**Problem to solve:** Could you resume the Western Conference playoff predictions below, picking up right after their final sentence?

**Supplied text:**
How the West Will Be Won

How the West Will Be Won

Western Conference predictions

Round 1:

(8) Chicago over (1) Vancouver

(7) Los Angeles over (2) San Jose

(3) Detroit over (6) Phoenix

(4) Anaheim over (5) Nashville

Round 2:

(8) Chicago over (3) Detroit

(4) Anaheim over (7) Los Angeles

Round 3:

(4) Anaheim over (8) Chicago

Vancouver (1)        vs. Chicago (8)

Last Cup Win: Vancouver (never), Chicago (2010)

Why the Canucks will win: The team won the President’s Trophy (117 points), Roberto Luongo and Cory Schneider won the Jennings Trophy (185 goals-against) and Daniel Sedin won the Art Ross Trophy (104 points). This team is built to win now and this is probably the first of their two-year window of opportunity to do just that.

Why the Blackhawks will win: Their nucleus from last year’s championship is still in tact despite losing several key pieces; and Patrick Kane brought his playoff-mullet back.

Vancouver’s most important player: Whichever player replaces Manny Malhotra (eye injury) as the third-line center; his ability to win key face-offs and his lead-by-example attitude will be sorely missed.

Chicago’s most important player: Captain Jonathan Toews has led the Hawks’ playoff push in the second half and he will need to continue with that effort to help his team advance past the Canucks.

Vancouver’s biggest question mark: Can Luongo finally beat Chicago? Two years in a row the Canucks were sent packing for the summer by the ‘Hawks; if Vancouver does win the series will it be a stepping stone to bigger and brighter things?

Chicago’s biggest question mark: The Blackhawks will try for a second consecutive spring to win the Cup with a rookie goalie. Corey Crawford had a stellar season, but can he duplicate Antti Niemi’s 2010 success? If Crawford falters, Chicago can always send in Marty Turco.

Players with Stanley Cup Rings: Vancouver (Mikael Samuelsson), Chicago (Dave Bolland, Toews, Troy Brouwer, Marian Hossa, Kane, Tomas Kopecky, Patrick Sharp, Brian Campbell, Jassen Cullimore, Niklas Hjalmarsson, Duncan Keith, Brent Seabrook).

PREDICTION: HAWKS IN 6 Luongo may be crying again after this one as the rejuvenated champs begin their defense of the Cup by eliminating the Canucks swiftly.

San Jose (2)            vs. Los Angeles (7)

Last Cup Win: San Jose (never), Los Angeles (never)

Why the Sharks will win: San Jose’s players have a lot of playoff experience, just not too many winning experiences though. The additions of Antti Niemi and Ben Eager (who won the Cup with Chicago last season) should help, but will it be enough for this underachieving bunch to finally make the Finals?

Why the Kings will win: Two words — Jarret Stoll. One of the NHL’s most underrated players is very important to LA’s success. He was a key cog in the Oilers’ run to the ’06 Finals and whether it’s winning a key face-off or scoring a clutch goal, you can expect to see Stoll’s name a lot if the Kings are to do some damage this spring.

**Record excerpts:**
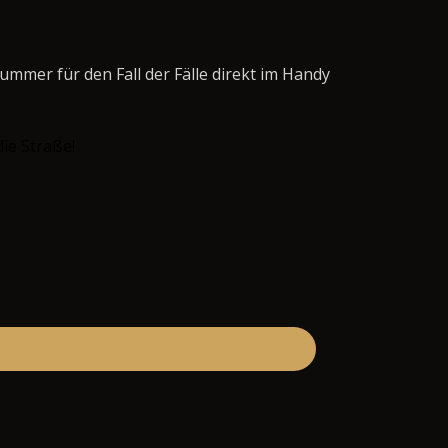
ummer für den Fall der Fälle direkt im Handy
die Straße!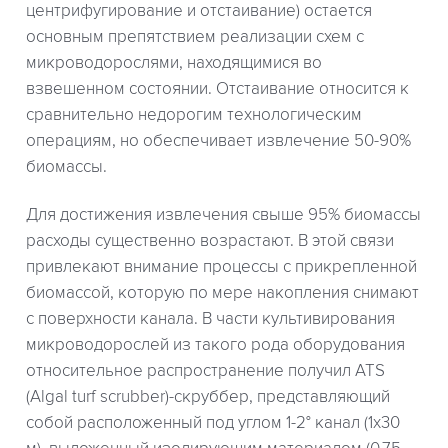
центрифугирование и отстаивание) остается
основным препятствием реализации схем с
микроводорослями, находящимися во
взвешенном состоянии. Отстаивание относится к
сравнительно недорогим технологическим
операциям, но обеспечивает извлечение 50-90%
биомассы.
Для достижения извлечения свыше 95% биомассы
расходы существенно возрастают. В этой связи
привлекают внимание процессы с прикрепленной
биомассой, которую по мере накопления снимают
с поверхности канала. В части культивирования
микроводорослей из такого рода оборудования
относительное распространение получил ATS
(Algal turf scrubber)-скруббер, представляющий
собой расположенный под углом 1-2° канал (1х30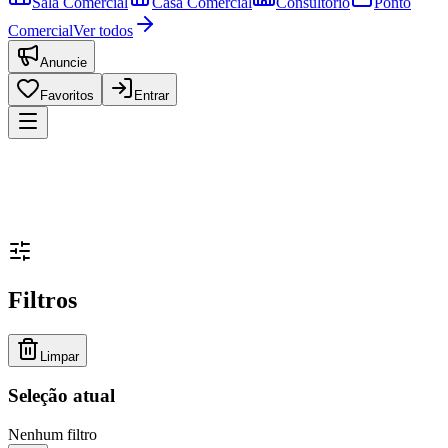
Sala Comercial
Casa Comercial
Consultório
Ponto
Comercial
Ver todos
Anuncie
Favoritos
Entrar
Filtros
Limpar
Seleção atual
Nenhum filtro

**Answer area:**
San Jose’s most important player: Dany Heatley, He had a very un-Heatley like season this year (26g-38a), but he can make that a distant memory if he’s clutch in the postseason.

Los Angeles’ most important player: Jonathan Quick, He’s made the big saves all season long and is the rock solid foundation of the Kings’ stingy defense. With the offense hurting, he will have to steal a game or two for his squad to advance.

San Jose’s biggest question mark: Niemi, yes he won the Stanley Cup in the Windy City in 2010, but the ‘Hawks defense was and is a lot better than the Sharks’ blueline.

Los Angeles’ biggest question mark: Where will the Kings’ goal scoring come from with their top two scorers (Anze Kopitar and Justin Williams) sidelined? Paging Wayne Simmonds

Players with Stanley Cup Rings: San Jose (Dan Boyle, Eager, Kent Huskins, Niclas Wallin, Niemi), Los Angeles (Dustin Penner, Rob Scuderi, Williams)

PREDICTION: KINGS IN 7Quick will steal two games, including Game 7 in the Shark Tank.

Detroit (3)              vs. Phoenix (6)

Last Cup Win: Detroit (2008), Phoenix (never)

Why the Wings will win: Detroit has too many savvy and talented players to lose in the first round right? Look for Todd Bertuzzi and Mike Modano to have big impacts in this opening round series.

Why the Coyotes will win: For two consecutive seasons now Phoenix has hovered around the NHL’s elite with back-to-back stellar regular seasons. Obviously this is not a fluke and captain Shane Doan just might get out of the first round for the first time in his career.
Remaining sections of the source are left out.